Feature-based Classification
Given the large number of features (810 in total) and the fact that many of those attributes are correlated, the processes of feature-based machine learning classification began with feature selection. First, the features were ranked in order of significance using a combination of hypothesis t-test and Maximum Relevance - Minimum Redundancy (MRMR) algorithms. The final number of features used were selected in decreasing order of significance by optimizing the classification accuracy as was the depth of segmentation. The feature vectors were normalized prior to classification. In addition, to address the issue of an imbalanced dataset, Synthetic Minority Oversampling Technique (SMOTE) was used to increase the minority class by 20% in order to prevent overfitting of the majority class. SMOTE is a data augmentation approach which selects the instances closer to the feature space and creates new samples at points between the existing ones. Various classifiers were evaluated to determine the most appropriate for the specific purpose of early ARD classification. The classifiers tested included Linear Discriminant Analysis (LDA), with a pseudolinear discriminant type, Support Vector Machine (SVM), with a linear kernel, k-Nearest Neighbor (k-NN), with 11 nearest neighbors, Naïve-Bayes (NB), and Decision Tree (DT) classifiers. The classifiers were compared in terms of accuracy in a leave-one-patient-out (LOPO) cross-validation scheme to ensure unbiased results.

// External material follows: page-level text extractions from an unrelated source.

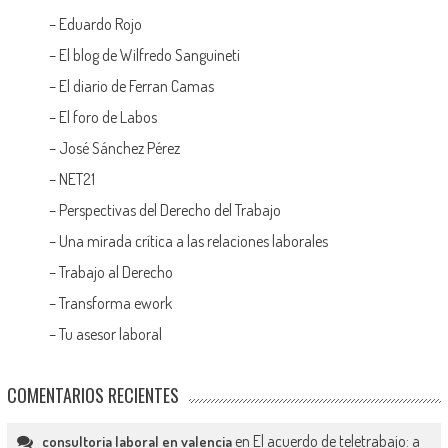
–
Eduardo Rojo
–
El blog de Wilfredo Sanguineti
–
El diario de Ferran Camas
–
El foro de Labos
–
José Sánchez Pérez
–
NET21
–
Perspectivas del Derecho del Trabajo
–
Una mirada crítica a las relaciones laborales
–
Trabajo al Derecho
–
Transforma ework
–
Tu asesor laboral
COMENTARIOS RECIENTES
en
El acuerdo de teletrabajo: a
consultoria laboral en valencia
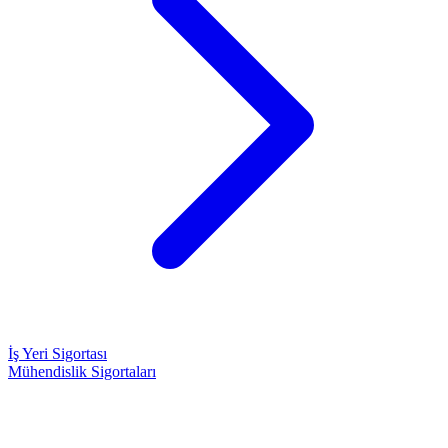
İş Yeri Sigortası
Mühendislik Sigortaları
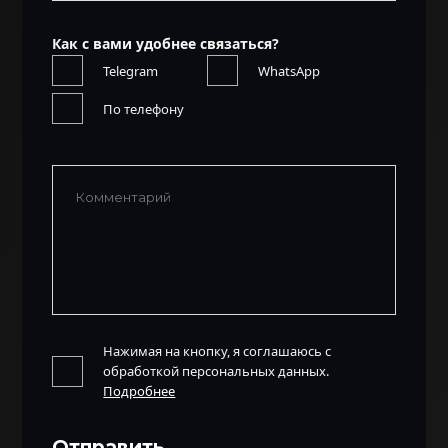
Как с вами удобнее связаться?
Telegram
WhatsApp
По телефону
Нажимая на кнопку, я соглашаюсь с
обработкой персональных данных.
Подробнее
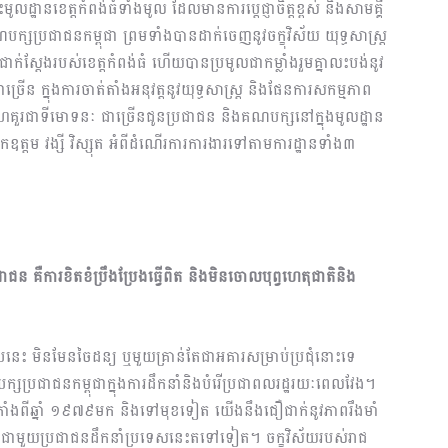
្ឋានខេត្តកំពង់ធំទាំងមូល ដែលមានការប្តេជ្ញាចិត្តខ្ពស់ និងសាមគ្គី
បក្សប្រជាជនកម្ពុជា ព្រមទាំងបានដាក់ចេញនូវចក្ខុវិស័យ យុទ្ធសាស្រ្ត
់ស្តែងរបស់ខេត្តកំពង់ធំ ហើយបានប្រមូលជាកម្លាំងរួមគ្នាលះបង់នូវ
ាច្រើន ក្នុងការចាត់តាំងអនុវត្តនូវយុទ្ធសាស្រ្ត និងផែនការសកម្មភាព
រហែគួរជាទីមោទនៈ ជាច្រើនជូនប្រជាជន និងគណបក្សនៅក្នុងមូលដ្ឋាន
ឧត្តម វង្សី វិស្សុត អំពីដំណើរការការងារទៅតាមការដ្ឋានទាំង៣ ​
រជាជន
គឺ
ការខិតខំប្រឹងប្រែងធ្វើពិត និងមិនចោលបុព្វហេតុជាតិនិង
ះ មិនមែនចៃដន្យ ឬមួយគ្រាន់តែជាអគារសម្រា​ប់ប្រជុំនោះទេ
គណបក្សប្រជាជនកម្ពុជាក្នុងការដឹកនាំនិងបំរើប្រជាពលរដ្ឋរយៈពេលវែង។​
គឺតាំងពីឆ្នាំ ១៩៧៩មក និងទៅ​មុខទៀត យើងនឹងជឿជាក់នូវភាពរឹងមាំ
មួយប្រ​ជាជនដឹកនាំប្រទេសនេះតទៅទៀត។ ចក្ខុវិស័យរបស់រាជ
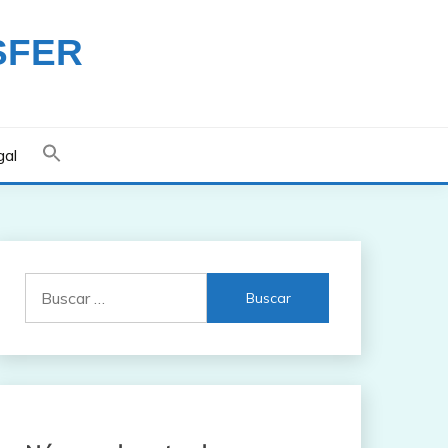
SFER
gal
Buscar:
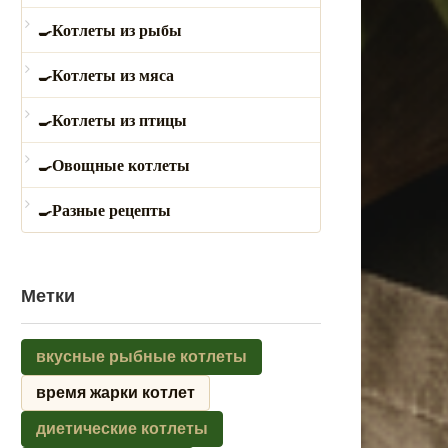
Котлеты из рыбы
Котлеты из мяса
Котлеты из птицы
Овощные котлеты
Разные рецепты
Метки
вкусные рыбные котлеты
время жарки котлет
диетические котлеты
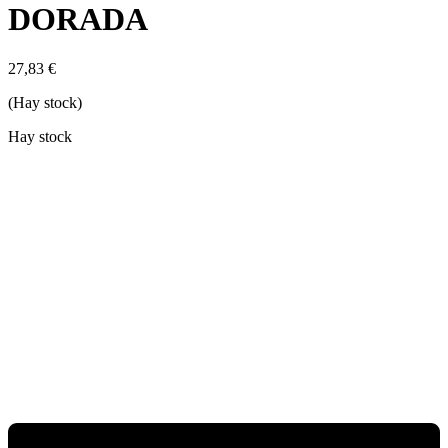
DORADA
27,83
€
(Hay stock)
Hay stock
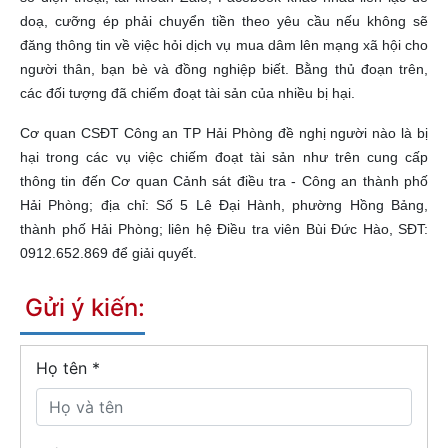
doạ, cưỡng ép phải chuyển tiền theo yêu cầu nếu không sẽ
đăng thông tin về việc hỏi dịch vụ mua dâm lên mạng xã hội cho
người thân, bạn bè và đồng nghiệp biết. Bằng thủ đoạn trên,
các đối tượng đã chiếm đoạt tài sản của nhiều bị hại.
Cơ quan CSĐT Công an TP Hải Phòng đề nghị người nào là bị
hại trong các vụ việc chiếm đoạt tài sản như trên cung cấp
thông tin đến Cơ quan Cảnh sát điều tra - Công an thành phố
Hải Phòng; địa chỉ: Số 5 Lê Đại Hành, phường Hồng Bảng,
thành phố Hải Phòng; liên hệ Điều tra viên Bùi Đức Hào, SĐT:
0912.652.869 để giải quyết.
Gửi ý kiến:
Họ tên
*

Classification using multi-feature deep learning with late fusion
A deep learning methodology was also applied to differentiate between normal skin and early stages of ARD. The images were segmented at a 0.375 mm depth since that was empirically shown to provide the most accurate results. The segmented image sections were processed to extract the features from each 21x21 pixel (0.21 x 0.063 mm) neighborhood of the 1487 images. For the 80 most significant features, a pseudo color and an overlay image were created (a total of 237,920 images from the 22 patients) As mentioned above, pseudo-color and HSV images were created for each feature (Fig. 3). These images were rescaled to 227 x 227 x 3 pixels for more efficient deep learning. Data augmentation was implemented by applying a set of augmentation operations to the original images during training, generating augmented versions of the images as they pass through the network. The augmentation techniques applied included rotation as well as translation in the x and y scale for each image. A pre-trained ResNet101 neural network was utilized, with the modification of the last layers to incorporate a fully connected layer for two-class classification, followed by a "Softmax" activation, and finally the classification layer. The Adam optimizer was utilized with a batch size of 128. The learning rate was set to 0.001 and the network was trained for 35 epochs. The dataset of images corresponding to each figure were classified using a separate network. A new feature vector for each image was created by combining the results of the classification of each of the different feature datasets. Finally, a conventional classifier was used to combine the results into a final classification of each image (Fig. 4). Each image was classified using Leave-one-patient-out (LOPO) cross-validation.